AI referrals have plateaued at 0.2%. The new crossing exists — it's a plank, not a bridge.
At Press Gazette's Future of Media Technology Conference, publishers with real analytics described what AI referral traffic actually looks like. Admiral — serving NBC, CBS, Hearst, nearly 20 billion page views — reported AI platforms contributed 0.033% of total referrals in May. Bauer Media saw 0.17% to 0.2%, and the number has stopped growing.

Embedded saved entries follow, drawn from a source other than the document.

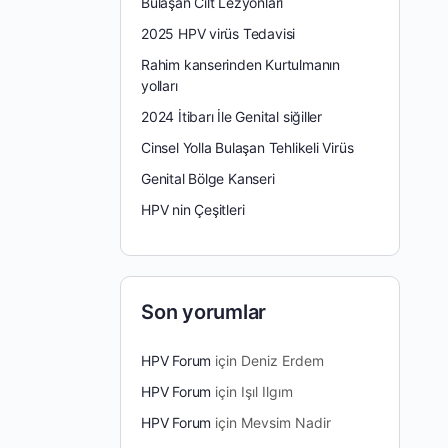
Bulaşan Cilt Lezyonları
2025 HPV virüs Tedavisi
Rahim kanserinden Kurtulmanın
yolları
2024 İtibarı İle Genital siğiller
Cinsel Yolla Bulaşan Tehlikeli Virüs
Genital Bölge Kanseri
HPV nin Çeşitleri
Son yorumlar
HPV Forum
için
Deniz Erdem
HPV Forum
için
Işıl Ilgım
HPV Forum
için
Mevsim Nadir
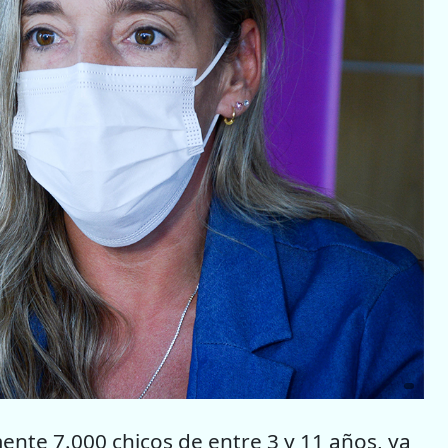
nte 7.000 chicos de entre 3 y 11 años, ya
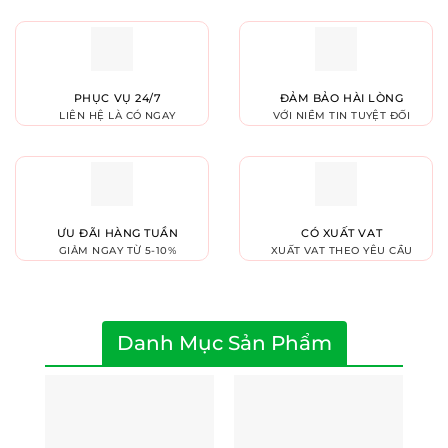
PHỤC VỤ 24/7
ĐẢM BẢO HÀI LÒNG
LIÊN HỆ LÀ CÓ NGAY
VỚI NIỀM TIN TUYỆT ĐỐI
ƯU ĐÃI HÀNG TUẦN
CÓ XUẤT VAT
GIẢM NGAY TỪ 5-10%
XUẤT VAT THEO YÊU CẦU
Danh Mục Sản Phẩm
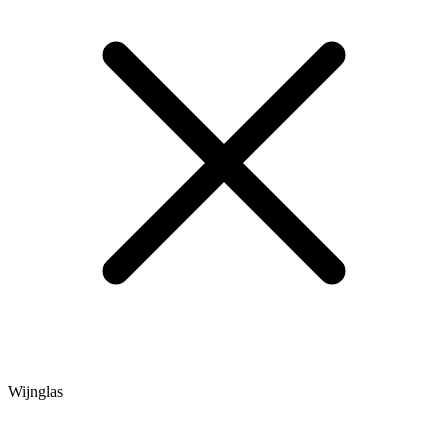
Wijnglas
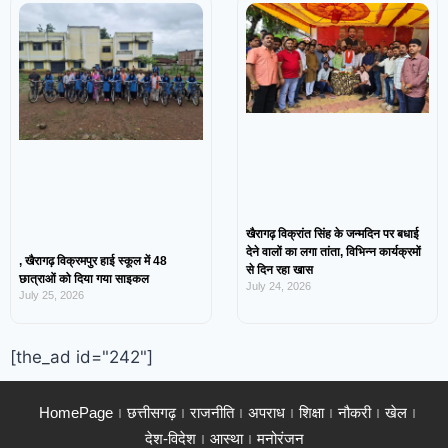
खैरागढ़ विक्रांत सिंह के जन्मदिन पर बधाई
देने वालों का लगा तांता, विभिन्न कार्यक्रमों
, खैरागढ़ विक्रमपुर हाई स्कूल में 48
से दिन रहा खास
छात्राओं को दिया गया साइकल
July 24, 2026
July 25, 2026
[the_ad id="242"]
HomePage
छत्तीसगढ़
राजनीति
अपराध
शिक्षा
नौकरी
खेल
देश-विदेश
आस्था
मनोरंजन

"Not only is that referral traffic tiny, and we all know there is really no meaningful value exchange from a referral perspective from these platforms, it also looks like it's plateauing," said Bauer's global audience director Stuart Forrest. "May, June, July, it was like 0.17%, 0.18%, 0.2%… we may have plateaued."
The Daily Mail — one of the world's largest news sites — sees its clickthrough rate drop 56.1% on desktop and 48.2% on mobile when an AI Overview appears. It survives because over 50% of its traffic is direct or branded search. Most publishers don't have that cushion.

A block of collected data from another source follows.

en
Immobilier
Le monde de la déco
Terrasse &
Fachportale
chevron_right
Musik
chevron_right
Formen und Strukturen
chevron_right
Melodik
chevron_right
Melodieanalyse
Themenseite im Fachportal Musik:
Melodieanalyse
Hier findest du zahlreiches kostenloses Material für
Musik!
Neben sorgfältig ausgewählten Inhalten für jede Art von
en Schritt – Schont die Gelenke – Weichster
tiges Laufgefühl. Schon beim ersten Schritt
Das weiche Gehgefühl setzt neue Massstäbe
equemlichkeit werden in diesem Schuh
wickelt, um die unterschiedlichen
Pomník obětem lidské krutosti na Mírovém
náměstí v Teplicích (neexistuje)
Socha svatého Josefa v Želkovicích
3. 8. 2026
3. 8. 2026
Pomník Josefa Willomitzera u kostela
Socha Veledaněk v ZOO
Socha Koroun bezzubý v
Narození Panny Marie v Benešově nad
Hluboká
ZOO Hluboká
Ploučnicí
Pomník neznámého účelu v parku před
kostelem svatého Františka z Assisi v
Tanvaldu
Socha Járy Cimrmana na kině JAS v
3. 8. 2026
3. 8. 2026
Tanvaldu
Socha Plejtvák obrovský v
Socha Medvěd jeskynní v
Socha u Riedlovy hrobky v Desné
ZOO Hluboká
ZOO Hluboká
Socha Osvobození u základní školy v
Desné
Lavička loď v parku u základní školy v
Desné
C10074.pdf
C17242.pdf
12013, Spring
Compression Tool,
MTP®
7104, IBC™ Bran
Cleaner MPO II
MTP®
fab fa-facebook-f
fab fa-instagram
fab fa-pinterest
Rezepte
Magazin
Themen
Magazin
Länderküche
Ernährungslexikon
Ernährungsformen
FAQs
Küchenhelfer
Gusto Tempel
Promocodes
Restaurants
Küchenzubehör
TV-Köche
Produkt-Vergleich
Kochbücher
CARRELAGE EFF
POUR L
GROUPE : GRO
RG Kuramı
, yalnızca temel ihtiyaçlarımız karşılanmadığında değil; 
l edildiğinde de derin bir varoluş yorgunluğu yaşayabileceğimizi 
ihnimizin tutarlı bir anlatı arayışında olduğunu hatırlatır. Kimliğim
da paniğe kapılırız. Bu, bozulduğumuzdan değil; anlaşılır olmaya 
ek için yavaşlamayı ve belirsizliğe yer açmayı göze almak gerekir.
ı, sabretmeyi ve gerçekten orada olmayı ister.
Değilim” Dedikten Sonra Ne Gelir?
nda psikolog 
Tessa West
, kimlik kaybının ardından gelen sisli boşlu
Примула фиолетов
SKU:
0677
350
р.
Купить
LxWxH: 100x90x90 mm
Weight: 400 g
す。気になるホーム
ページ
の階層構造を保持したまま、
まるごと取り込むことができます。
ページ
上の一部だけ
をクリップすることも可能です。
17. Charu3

The AI crossing exists. It grew from 0.003% to 0.2% in 18 months. And it may have already stopped growing. The search losses on the other side keep widening. A plank is not a bridge — and the people who pay the bandwidth bills say the value exchange is zero.
Press Gazette's Future of Media Technology Conference (London, late May/early June 2026) featured named publisher executives with operational referral data:
- Admiral (Dan Rua, CEO): Network of thousands of publishers including NBC, CBS, Hearst, approaching 20 billion page views. AI referrals 0.033% of total in May 2026, up from 0.003% in January 2024. "The actual magnitude is still extremely small… that 0.03% can multiply a bunch of times before it ever gets to the search losses." Clear winners and losers by vertical: law, business/finance, politics seeing biggest Google referral declines (Jan 2024–mid 2025), while pop culture, games, trivia, religion and video gaming were "not getting hurt or maybe even doing a little bit better."

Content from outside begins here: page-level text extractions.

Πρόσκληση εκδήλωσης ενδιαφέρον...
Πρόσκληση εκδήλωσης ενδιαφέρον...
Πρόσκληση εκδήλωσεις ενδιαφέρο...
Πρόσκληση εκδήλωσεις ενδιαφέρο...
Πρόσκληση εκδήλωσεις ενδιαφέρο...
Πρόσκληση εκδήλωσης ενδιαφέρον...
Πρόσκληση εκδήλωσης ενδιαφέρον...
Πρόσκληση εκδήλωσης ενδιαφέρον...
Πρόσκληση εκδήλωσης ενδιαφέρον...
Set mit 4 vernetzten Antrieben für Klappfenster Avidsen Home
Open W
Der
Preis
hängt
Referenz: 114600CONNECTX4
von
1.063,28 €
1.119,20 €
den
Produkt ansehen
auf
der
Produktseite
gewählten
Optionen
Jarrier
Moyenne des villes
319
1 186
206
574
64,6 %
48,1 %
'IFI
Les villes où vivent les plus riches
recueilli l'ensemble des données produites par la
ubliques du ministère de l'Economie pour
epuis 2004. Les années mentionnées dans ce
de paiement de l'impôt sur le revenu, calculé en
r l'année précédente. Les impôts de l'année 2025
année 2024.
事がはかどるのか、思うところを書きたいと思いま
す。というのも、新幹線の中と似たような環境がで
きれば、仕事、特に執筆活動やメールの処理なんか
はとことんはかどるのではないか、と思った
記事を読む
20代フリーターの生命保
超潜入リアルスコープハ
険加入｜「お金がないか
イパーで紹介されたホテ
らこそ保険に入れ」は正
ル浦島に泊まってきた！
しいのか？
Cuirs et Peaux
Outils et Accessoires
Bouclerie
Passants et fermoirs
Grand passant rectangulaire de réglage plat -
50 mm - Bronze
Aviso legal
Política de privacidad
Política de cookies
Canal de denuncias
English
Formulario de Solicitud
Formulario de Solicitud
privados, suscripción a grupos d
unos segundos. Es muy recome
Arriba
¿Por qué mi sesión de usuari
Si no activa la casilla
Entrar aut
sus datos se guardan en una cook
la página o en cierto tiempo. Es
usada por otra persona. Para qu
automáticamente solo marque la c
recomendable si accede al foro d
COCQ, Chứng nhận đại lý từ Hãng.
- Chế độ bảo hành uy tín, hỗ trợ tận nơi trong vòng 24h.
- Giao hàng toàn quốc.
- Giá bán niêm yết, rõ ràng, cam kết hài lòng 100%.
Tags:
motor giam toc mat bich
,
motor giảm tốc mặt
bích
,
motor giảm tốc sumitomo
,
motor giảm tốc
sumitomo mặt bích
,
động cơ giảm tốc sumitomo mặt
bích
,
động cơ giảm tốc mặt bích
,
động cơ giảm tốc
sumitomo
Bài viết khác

- Bauer Media (Stuart Forrest, global audience director): AI referrals at 0.17-0.2% and plateauing since May/June. "Not only is that referral traffic tiny… it also looks like it's plateauing. May, June, July, it was like 0.17%, 0.18%, 0.2%, whereas a year ago it was 0.01%, so we're all looking at this and thinking, well, what's the mature position? Certainly based on the past quarter, we may have plateaued… and that's a real challenge, because there is no value exchange for us here." Forrest also noted that AI crawler bot activity is "massively expanding total bot activity, which is a net cost to us as publishers" and that Cloudflare's default bot blocking was a welcome intervention.
- Daily Mail (Carly Steven, director of SEO and editorial e-commerce): CTR -56.1% desktop / -48.2% mobile when AI Overview present alongside Daily Mail keywords. But over 50% of traffic is direct, over 60% of Google search traffic is branded (searches containing "Daily Mail") — making the brand "quite resilient in the face of these changes." Steven warned against focusing on "big, scary numbers" because clickthrough drops don't always mean overall traffic slumps — but only because of the Daily Mail's unusual branded-search cushion.
The distribution observation: multiple named publishers with real analytics, across thousands of sites and billions of page views, converge on the same number — AI referral traffic is ~0.2% and plateauing. The crossing exists but carries almost nobody. And the search losses (47-56% CTR drops when AI Overviews appear) are orders of magnitude larger than the AI gains. The ratio of loss to gain makes the crawl:referral economics of individual bots look generous by comparison: across all AI platforms combined, publishers lose far more in search traffic than they gain in AI referrals. The crossing has a new door — but the old door is closing faster than the new one opens.